Mercredi 18 Mars @ VIPress.net1 milliard d’euros pour amorcer le plan de conquête des industries technologiques : chiche !
Après les plans de relance pour l’automobile et le BTP, le gouvernement mettra-t-il en place un troisième plan de relance axé cette fois-ci sur les industries technologiques ? C’est en tout cas la volonté de 29 organisations professionnelles, dont 23 dépendent de la FIEEC, qui ont présenté ce matin le détail de leur plan de conquête pour les industries à valeur ajoutée technologique ; ce plan, qui s’articule autour de 10 grands programmes répondant à des besoins sociétaux, nécessite la création dès 2009 d’un fonds d’investissement des industries à valeur ajoutée technologique (FIVAT) de 1 milliard d’euros, dont l’enjeu est de créer ou de sauvegarder 1 million d’emplois sur 7ans.
« Il s’agit d’investir et non pas de dépenser » a martelé Pierre Gattaz, président de la FIEEC. Ainsi pour les dix programmes proposés, les auteurs de ce rapport ont détaillé non seulement le montant initial qu’il conviendrait d’investir dès cette année pour amorcer le démarrage des projets, et le financement total public et privé de chacun des projets, mais surtout le retour sur investissement escompté. Ce plan de conquête a été présenté aux services du ministère de l’industrie il y a trois jours. « Nous avons su créer un capital d’écoute et de confiance de la part des pouvoirs publics », a souligné Pierre Gattaz, qui ne cache pas pour autant l’urgence des mesures à prendre : « chaque mois qui passe sans que des mesures soient prises est une risque pour nos industries ».
Le jeu semble pourtant en valoir la chandelle, tant les retombées pour la France sont alléchantes en terme de modernisation et de transformation du pays, de réponse à des besoins sociétaux (haut débit, route intelligence, hospitalisation à domicile, etc.) et de vitalisation de nos industries des équipements et des services. Le montant total des investissements (40 milliards d’euros pour le très haut débit, environ également 40 milliards pour les neufs autres projets) peut paraître gigantesque, mais selon les industriels, le retour sur investissement pour l’Etat devrait être réalisé en moins de dix ans. Par le passé, la FIEEC a déjà tenté sans succès de proposer aux pouvoirs publics d’investir dans de grands programmes sociétaux. Mais la situation a changé : la crise oblige le gouvernement à réagir pour soutenir le tissu industriel et une planification de grands chantiers financés par l’emprunt pour se doter d’infrastructures modernisées n’effraie plus les gouvernements des pays les plus libéraux, comme en témoigne l’ampleur du plan de relance américain. En proposant une boîte à outil opérationnelle, les industriels de notre filière ont peut-être enfin trouvé, grâce à la crise, la fenêtre d’ouverture pour faire partager leurs vues. « Nous voulons être une force de proposition organisée et constructive ; il existe encore des arbitrages à trancher entre financement public et financement privé pour ces grands projets et nous savons qu’un plan de relance ne sera pas acceptée sans contrepartie pour les industriels, à l’instar du plan pour l’automobile où les industriels se sont engagés à ne pas licencier ; nous sommes ouverts à la discussion », souligne Pierre Gattaz.

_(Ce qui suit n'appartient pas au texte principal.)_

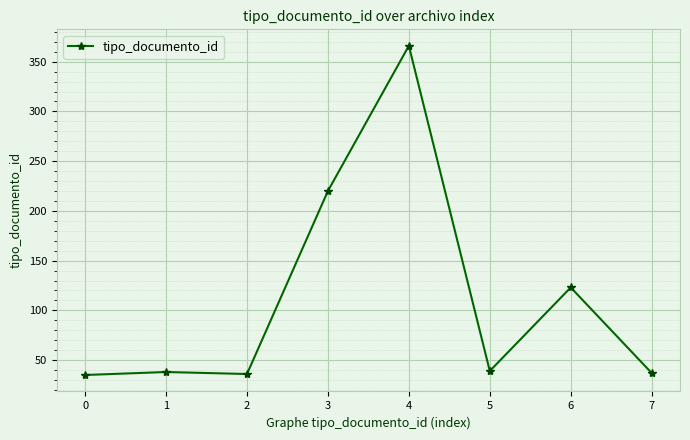

Where is the data nearest to the value 200?

3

Le fonds d’amorçage FIVAT, piloté par le gouvernement, devra être géré en associant le secteur public et le secteur privé pour accompagner le financement des programmes identifiés, sous la forme d’abondements à des investissements publics ou privés, insistent les industriels. Même s’il nécessite de nouveaux fonds, le FIVAT pourrait également profiter d’une réallocation des subventions existantes pour éviter l’éparpillement des initiatives.
Nous vous proposons dans les articles suivants les principaux détails de ces dix programmes ; nous vous préviendrons quand le document complet du plan de conquête sera disponible en ligne.
(*) Ces 29 organisations professionnelles (dont 23 issues de la FIEEC) des secteurs de l’énergie, du numérique, de l’électricité, de l’électronique, des télécoms, du logiciel et des services, représentent 50 000 entreprises de toutes tailles, 600 000 salariés et 130 milliards d’euros de chiffre d’affaires.